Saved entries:

================================

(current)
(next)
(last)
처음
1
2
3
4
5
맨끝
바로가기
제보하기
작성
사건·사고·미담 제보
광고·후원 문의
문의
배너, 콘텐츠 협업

================================

- _ACTIVITY_: Each record above has to be set down again, exactly and completely.

- _WORKED SOLUTION_:
(current)
(next)
(last)
처음
1
2
3
4
5
맨끝
바로가기
제보하기
작성
사건·사고·미담 제보
광고·후원 문의
문의
배너, 콘텐츠 협업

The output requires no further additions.